Hypothesis: Both extremely high and extremely low scoring outputs only occur when many other factors align or the player is just having an unexplainable night, so the bins will get smaller as you deviate from the middle similar to a normal distribution.
Visualization 3
df_scoring_bins |>
ggplot(aes(x = pts_bin, y = games, fill = rarity_flag)) +
geom_col() +
labs(
title = "Distribution of Games by Scoring Range",
x = "Points Scored",
y = "Number of Games"
)
Combination Analysis (Playoffs/Conference)
df_combo <- nba |>
count(Conference, Playoffs) |>
mutate(
prob = n / sum(n),
rarity_flag = if_else(prob == min(prob), "Rare", "Common")
)
print(df_combo)
## Conference Playoffs n prob rarity_flag
## 1 East false 820 0.481503230 Common
## 2 East true 17 0.009982384 Rare
## 3 West false 835 0.490311216 Common
## 4 West true 31 0.018203171 Common
Both conferences obviously have much more unexpected performances taking in place in the regular season than the playoffs due to the sheer amount of regular season games played in an NBA season compared to the postseason.
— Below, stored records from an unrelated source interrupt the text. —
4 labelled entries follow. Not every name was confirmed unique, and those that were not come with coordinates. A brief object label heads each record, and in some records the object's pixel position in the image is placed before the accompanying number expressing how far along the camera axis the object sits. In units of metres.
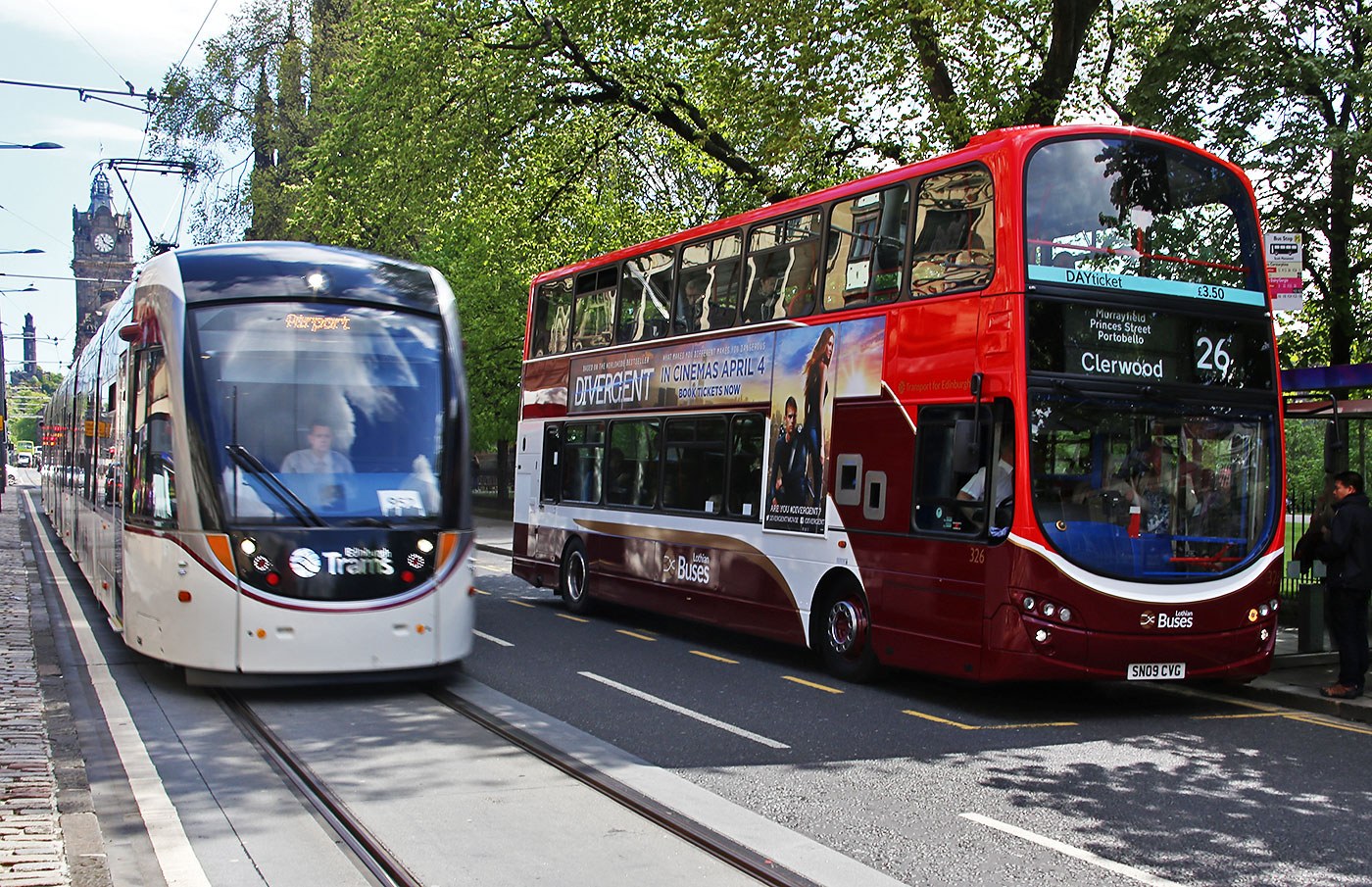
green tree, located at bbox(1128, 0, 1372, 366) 12.38
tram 9.16
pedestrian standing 10.06
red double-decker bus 9.34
The West has slightly more unexpected performances in total than the East, so it makes sense that they would have more of them occurring in the playoffs as well.
Visualization #4 (Combo)
df_combo |>
ggplot(aes(x = Conference, y = n, fill = factor(Playoffs))) +
geom_col(position = "dodge") +
labs(
title = "Performances by Conference and Game Type",
x = "Conference",
y = "Number of Games",
fill = "Playoffs"
)
Conclusion Small groups in this dataset correspond to events that have a
low probability rather than any data errors. Playoff games and extremely
high or low scoring performances are rare by design, but they may carry
immense analytical importance.
Future Questions Do rare groups exhibit higher variance in performance metrics? Are anomalies driven more by player skill or by game context? How much does the rarity of these groups change over time? Is the Western Conference historically better than the East?